_Texto del ejercicio_
En ese espíritu de optimismo, no creo que la tasa de natalidad de Corea del Sur se mantenga tan baja durante décadas, ni que su población descienda de los 51 millones actuales a los millones de un dígito que sugiere mi experimento mental.
Pero sí creo en las estimaciones que proyectan un descenso a menos de 35 millones de personas a finales de la década de 2060, y ese descenso por sí solo puede ser suficiente para empujar a la sociedad coreana a la crisis.
Habrá que elegir entre aceptar un declive económico pronunciado a medida que la pirámide de edad se invierte rápidamente o intentar acoger a inmigrantes en una escala muy superior a las cifras que ya están desestabilizando Europa Occidental. Será inevitable el abandono de los ancianos, las grandes ciudades fantasma y los rascacielos en ruinas, y la emigración de los jóvenes que no ven futuro como guardianes de una comunidad de jubilados. Y en algún momento, es muy posible que se produzca una invasión de Corea del Norte (tasa de fertilidad actual: 1,8), si su vecino del sur se esfuerza por mantener un ejército capaz en el campo de batalla.
Para el resto del mundo, mientras tanto, el ejemplo surcoreano demuestra que la escasez de nacimientos puede empeorar mucho más rápidamente que la tendencia general de los países ricos hasta ahora.
Esto no quiere decir que vaya a ser así, ya que hay una serie de pautas que distinguen a Corea del Sur. Por ejemplo, una de las causas más citadas de la escasez de nacimientos en Corea es la brutal cultura de la competición académica, que apila las “escuelas preparatorias” por encima de la educación normal, generando ansiedad en los padres y miseria en los estudiantes, y haciendo que la vida familiar sea potencialmente infernal de tal forma que disuade a la gente incluso de intentarlo.
Otra es la peculiar interacción entre el conservadurismo cultural del país y la modernización social y económica. Durante mucho tiempo, la revolución sexual en Corea del Sur se vio parcialmente frenada por las costumbres sociales tradicionales; por ejemplo, el país tiene tasas muy bajas de nacimientos fuera del matrimonio. Pero, con el tiempo, esto produjo rebeliones entrelazadas, una revuelta feminista contra las expectativas sociales conservadoras y una reacción antifeminista masculina, impulsando una polarización tajante entre los sexos que ha reconfigurado la política del país incluso cuando ha llevado la tasa de matrimonios a mínimos históricos.

Entradas del conjunto de datos

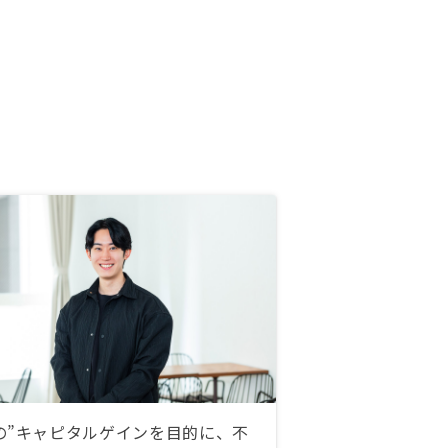
の”キャピタルゲインを目的に、不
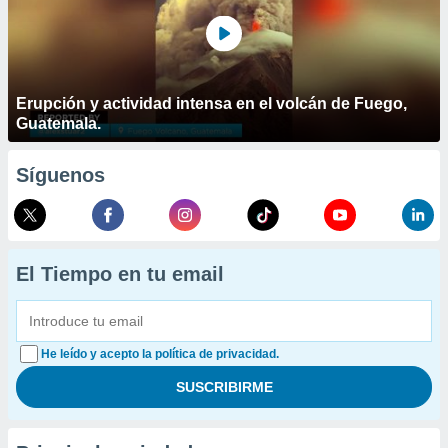
Erupción y actividad intensa en el volcán de Fuego,
Guatemala.
Síguenos
El Tiempo en tu email
He leído y acepto la política de privacidad.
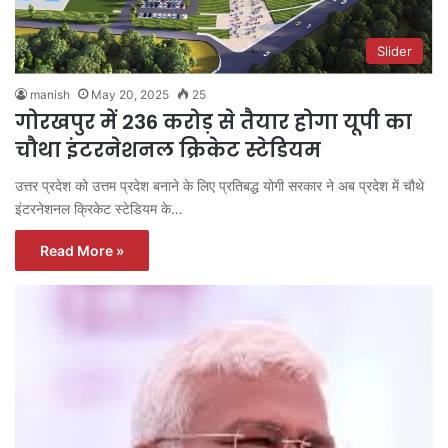
Slider
manish
May 20, 2025
25
गोरखपुर में 236 करोड़ से तैयार होगा यूपी का
चौथा इंटरनेशनल क्रिकेट स्टेडियम
उत्तर प्रदेश को उत्तम प्रदेश बनाने के लिए प्रतिबद्ध योगी सरकार ने अब प्रदेश में चौथे
इंटरनेशनल क्रिकेट स्टेडियम के…
Read More »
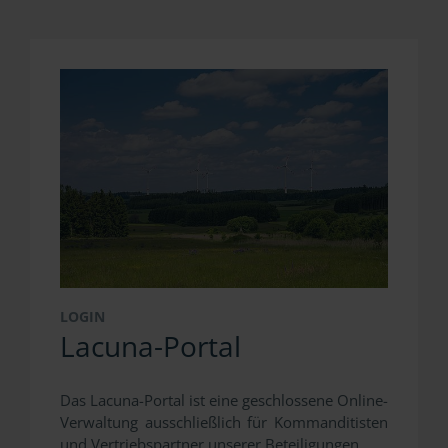
LOGIN
Lacuna-Portal
Das Lacuna-Portal ist eine geschlossene Online-
Verwaltung ausschließlich für Kommanditisten
und Vertriebspartner unserer Beteiligungen.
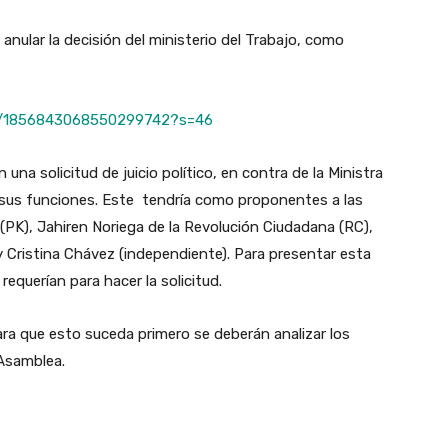
 anular la decisión del ministerio del Trabajo, como
us/1856843068550299742?s=46
na solicitud de juicio político, en contra de la Ministra
 sus funciones. Este tendría como proponentes a las
PK), Jahiren Noriega de la Revolución Ciudadana (RC),
 y Cristina Chávez (independiente). Para presentar esta
 requerían para hacer la solicitud.
ra que esto suceda primero se deberán analizar los
a Asamblea.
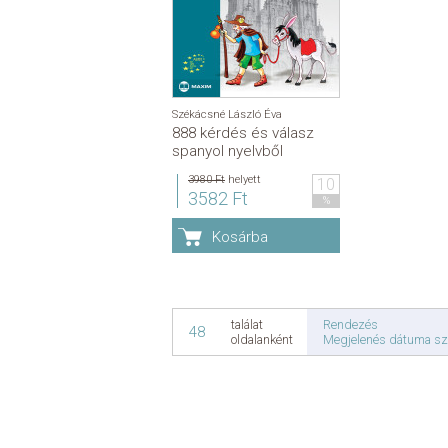
Székácsné László Éva
888 kérdés és válasz
spanyol nyelvből
3980 Ft
helyett
10
3582 Ft
%
Kosárba
Rendezés
találat
48
Megjelenés dátuma sz
oldalanként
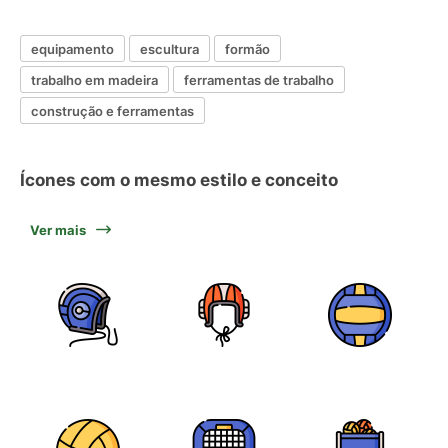
equipamento
escultura
formão
trabalho em madeira
ferramentas de trabalho
construção e ferramentas
Ícones com o mesmo estilo e conceito
Ver mais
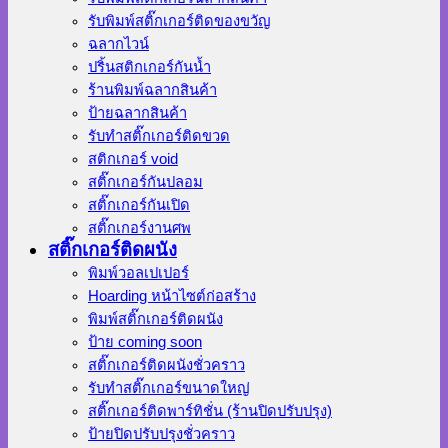
รับพิมพ์สติ๊กเกอร์ติดของขวัญ
ฉลากไวน์
ปริ้นสติกเกอร์กันน้ำ
ร้านพิมพ์ฉลากสินค้า
ป้ายฉลากสินค้า
รับทำสติ๊กเกอร์ติดขวด
สติกเกอร์ void
สติ๊กเกอร์กันปลอม
สติ๊กเกอร์กันเปิด
สติ๊กเกอร์งานศพ
สติ๊กเกอร์ติดผนัง
พิมพ์วอลเปเปอร์
Hoarding หน้าไซต์ก่อสร้าง
พิมพ์สติ๊กเกอร์ติดผนัง
ป้าย coming soon
สติ๊กเกอร์ติดผนังชั่วคราว
รับทำสติ๊กเกอร์ขนาดใหญ่
สติ๊กเกอร์ติดพาร์ทิชั่น (ร้านปิดปรับปรุง)
ป้ายปิดปรับปรุงชั่วคราว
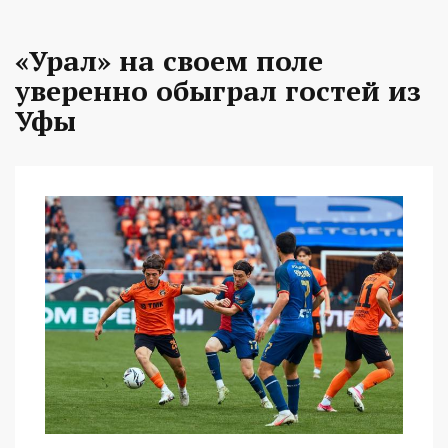
«Урал» на своем поле
уверенно обыграл гостей из
Уфы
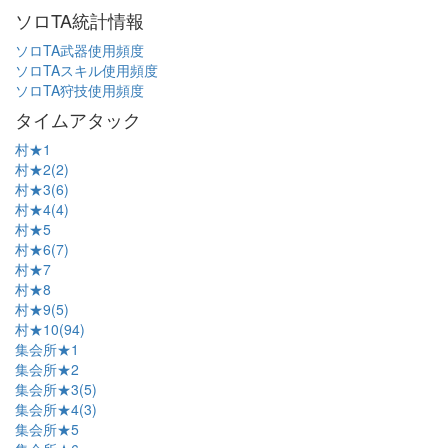
ソロTA統計情報
ソロTA武器使用頻度
ソロTAスキル使用頻度
ソロTA狩技使用頻度
タイムアタック
村★1
村★2(2)
村★3(6)
村★4(4)
村★5
村★6(7)
村★7
村★8
村★9(5)
村★10(94)
集会所★1
集会所★2
集会所★3(5)
集会所★4(3)
集会所★5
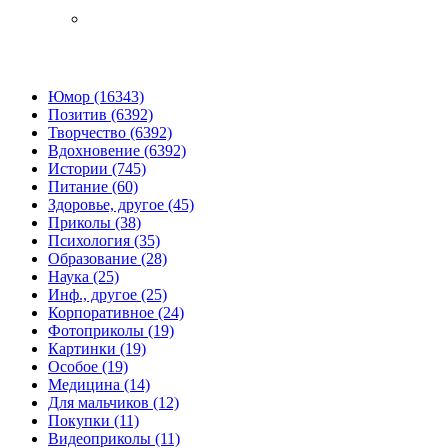
Юмор (16343)
Позитив (6392)
Творчество (6392)
Вдохновение (6392)
Истории (745)
Питание (60)
Здоровье, другое (45)
Приколы (38)
Психология (35)
Образование (28)
Наука (25)
Инф., другое (25)
Корпоративное (24)
Фотоприколы (19)
Картинки (19)
Особое (19)
Медицина (14)
Для мальчиков (12)
Покупки (11)
Видеоприколы (11)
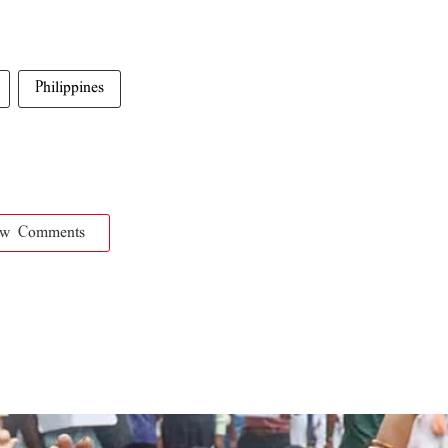
Philippines
ow Comments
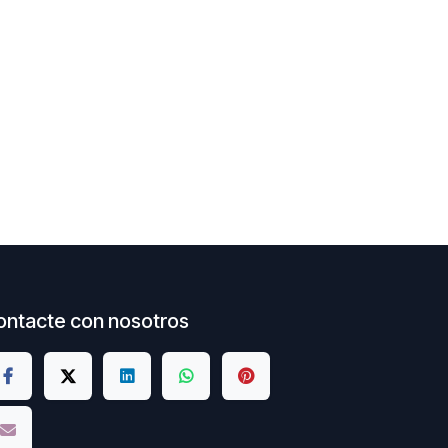
ontacte con nosotros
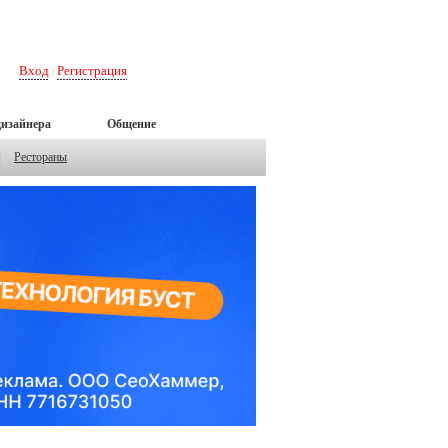
Вход
Регистрация
|
дизайнера
Общение
|
Рестораны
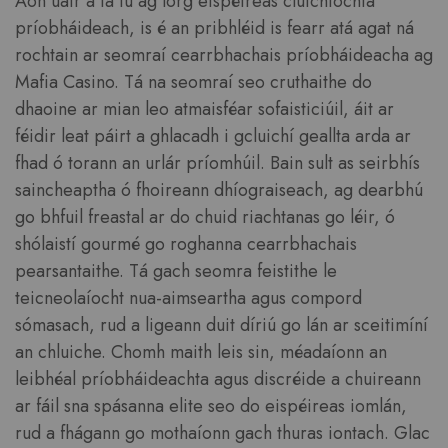
Aon uair a tá tú ag lorg eispéireas cluichíochta
príobháideach, is é an pribhléid is fearr atá agat ná
rochtain ar seomraí cearrbhachais príobháideacha ag
Mafia Casino. Tá na seomraí seo cruthaithe do
dhaoine ar mian leo atmaisféar sofaisticiúil, áit ar
féidir leat páirt a ghlacadh i gcluichí geallta arda ar
fhad ó torann an urlár príomhúil. Bain sult as seirbhís
saincheaptha ó fhoireann dhíograiseach, ag dearbhú
go bhfuil freastal ar do chuid riachtanas go léir, ó
shólaistí gourmé go roghanna cearrbhachais
pearsantaithe. Tá gach seomra feistithe le
teicneolaíocht nua-aimseartha agus compord
sómasach, rud a ligeann duit díriú go lán ar sceitimíní
an chluiche. Chomh maith leis sin, méadaíonn an
leibhéal príobháideachta agus discréide a chuireann
ar fáil sna spásanna elite seo do eispéireas iomlán,
rud a fhágann go mothaíonn gach thuras iontach. Glac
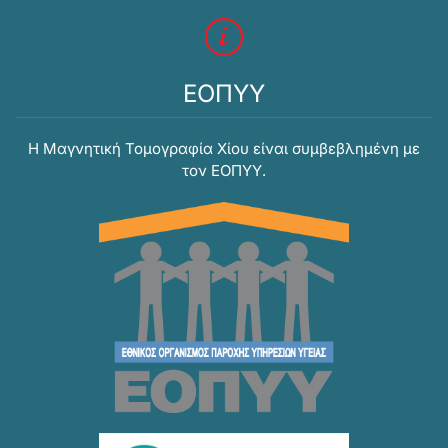
ΕΟΠΥΥ
Η Μαγνητική Τομογραφία Χίου είναι συμβεβλημένη με
τον ΕΟΠΥΥ.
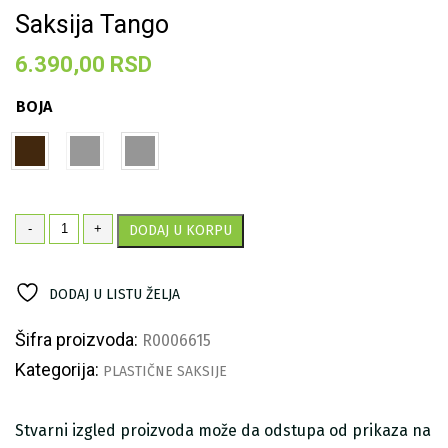
Saksija Tango
6.390,00
RSD
BOJA
Saksija
-
+
DODAJ U KORPU
Tango
količina
DODAJ U LISTU ŽELJA
Šifra proizvoda:
R0006615
Kategorija:
PLASTIČNE SAKSIJE
Stvarni izgled proizvoda može da odstupa od prikaza na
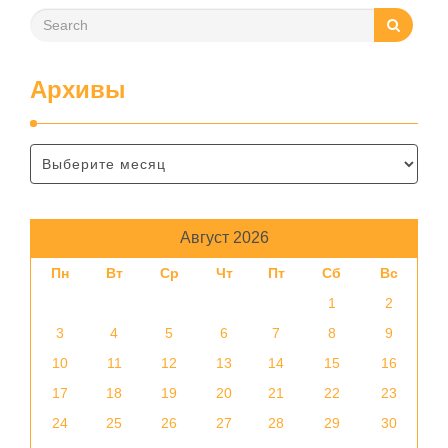
Архивы
Август 2026
Пн
Вт
Ср
Чт
Пт
Сб
Вс
1
2
3
4
5
6
7
8
9
10
11
12
13
14
15
16
17
18
19
20
21
22
23
24
25
26
27
28
29
30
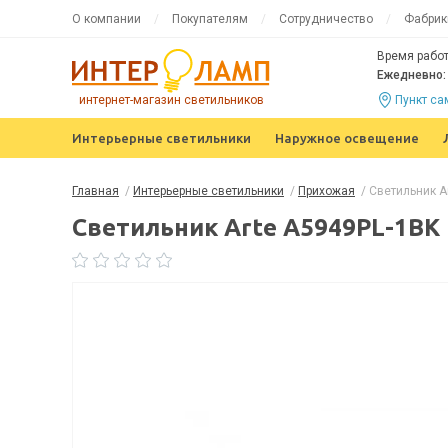
О компании
Покупателям
Сотрудничество
Фабрик
Время работ
Ежедневно: 
интернет-магазин светильников
Пункт с
Интерьерные светильники
Наружное освещение
Главная
/
Интерьерные светильники
/
Прихожая
/
Светильник A
Светильник Arte A5949PL-1BK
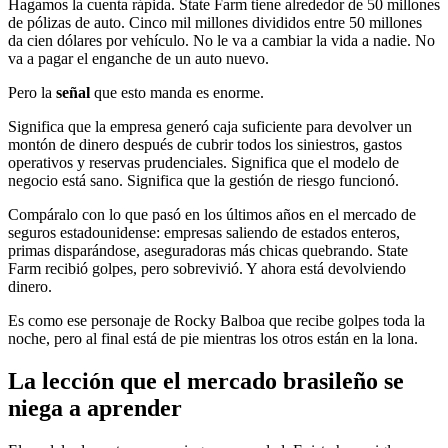
Hagamos la cuenta rápida. State Farm tiene alrededor de 50 millones
de pólizas de auto. Cinco mil millones divididos entre 50 millones
da cien dólares por vehículo. No le va a cambiar la vida a nadie. No
va a pagar el enganche de un auto nuevo.
Pero la
señal
que esto manda es enorme.
Significa que la empresa generó caja suficiente para devolver un
montón de dinero después de cubrir todos los siniestros, gastos
operativos y reservas prudenciales. Significa que el modelo de
negocio está sano. Significa que la gestión de riesgo funcionó.
Compáralo con lo que pasó en los últimos años en el mercado de
seguros estadounidense: empresas saliendo de estados enteros,
primas disparándose, aseguradoras más chicas quebrando. State
Farm recibió golpes, pero sobrevivió. Y ahora está devolviendo
dinero.
Es como ese personaje de Rocky Balboa que recibe golpes toda la
noche, pero al final está de pie mientras los otros están en la lona.
La lección que el mercado brasileño se
niega a aprender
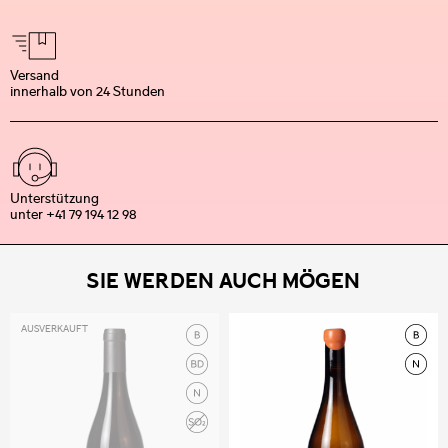
Versand
innerhalb von 24 Stunden
Unterstützung
unter +41 79 194 12 98
SIE WERDEN AUCH MÖGEN
AUSVERKAUFT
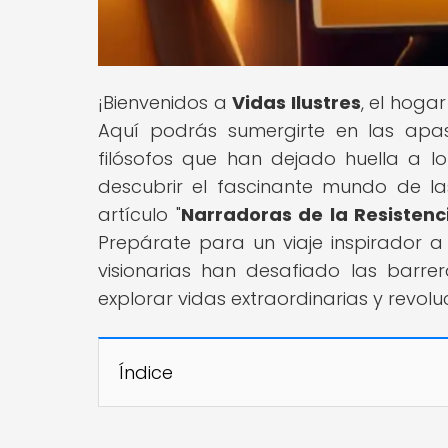
¡Bienvenidos a
Vidas Ilustres
, el hoga
Aquí podrás sumergirte en las apasio
filósofos que han dejado huella a lo 
descubrir el fascinante mundo de las
artículo "
Narradoras de la Resistenc
Prepárate para un viaje inspirador a
visionarias han desafiado las barre
explorar vidas extraordinarias y revolu
Índice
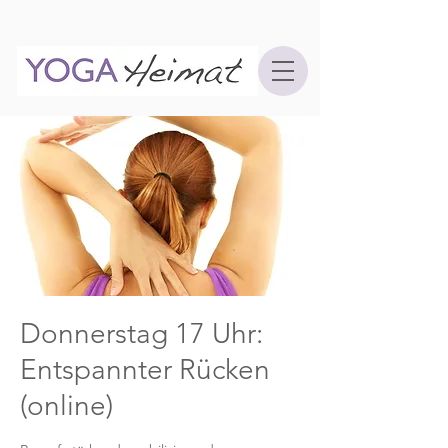
Donnerstag 17 Uhr:
Entspannter Rücken
(online)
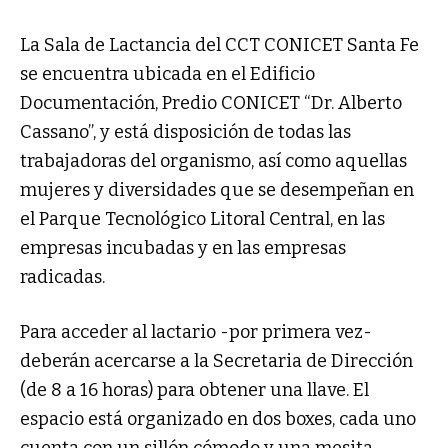
La Sala de Lactancia del CCT CONICET Santa Fe
se encuentra ubicada en el Edificio
Documentación, Predio CONICET “Dr. Alberto
Cassano”, y está disposición de todas las
trabajadoras del organismo, así como aquellas
mujeres y diversidades que se desempeñan en
el Parque Tecnológico Litoral Central, en las
empresas incubadas y en las empresas
radicadas.
Para acceder al lactario -por primera vez-
deberán acercarse a la Secretaria de Dirección
(de 8 a 16 horas) para obtener una llave. El
espacio está organizado en dos boxes, cada uno
cuenta con un sillón cómodo y una mesita,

_Tareas por realizar_
• a. Según el texto sobre la natalidad en Corea del Sur, ¿qué cosas serán inevitables? Enumera todas.
• b. Prolonga el texto sobre la natalidad en Corea del Sur a partir de su última oración.

_Respuestas_
• a.
- El abandono de los ancianos
- Las grandes ciudades fantasma
- Los rascacielos en ruinas
- La emigración de los jóvenes que no ven futuro como guardianes de una comunidad de jubilados

• b.
Tampoco ayuda el hecho de que el conservadurismo surcoreano sea históricamente más confuciano y familiar que religioso en el sentido occidental; en mi opinión, una fuerte creencia religiosa es un mejor acicate para la formación de la familia que la costumbre tradicionalista. O que el país lleva mucho tiempo en la vanguardia de la cultura de los juegos de Internet, lo que atrae a los jóvenes, sobre todo, a la existencia virtual y los aleja del sexo opuesto.
Pero ahora que he escrito estas descripciones, no parecen simples contrastes con la cultura estadounidense, sino exageraciones de las tendencias que nosotros también experimentamos.
Nosotros también tenemos una meritocracia agotadora. Nosotros también tenemos una creciente división ideológica entre hombres y mujeres en la Generación Z. Nosotros también nos estamos secularizando y forjando un conservadurismo cultural que es antiliberal pero no necesariamente piadoso, una derecha espiritual pero no religiosa. También nosotros luchamos por dominar las tentaciones y patologías de la existencia virtual.
Así pues, la tendencia actual en Corea del Sur es algo más que una sombría sorpresa. Es una advertencia sobre lo que es posible para nosotros.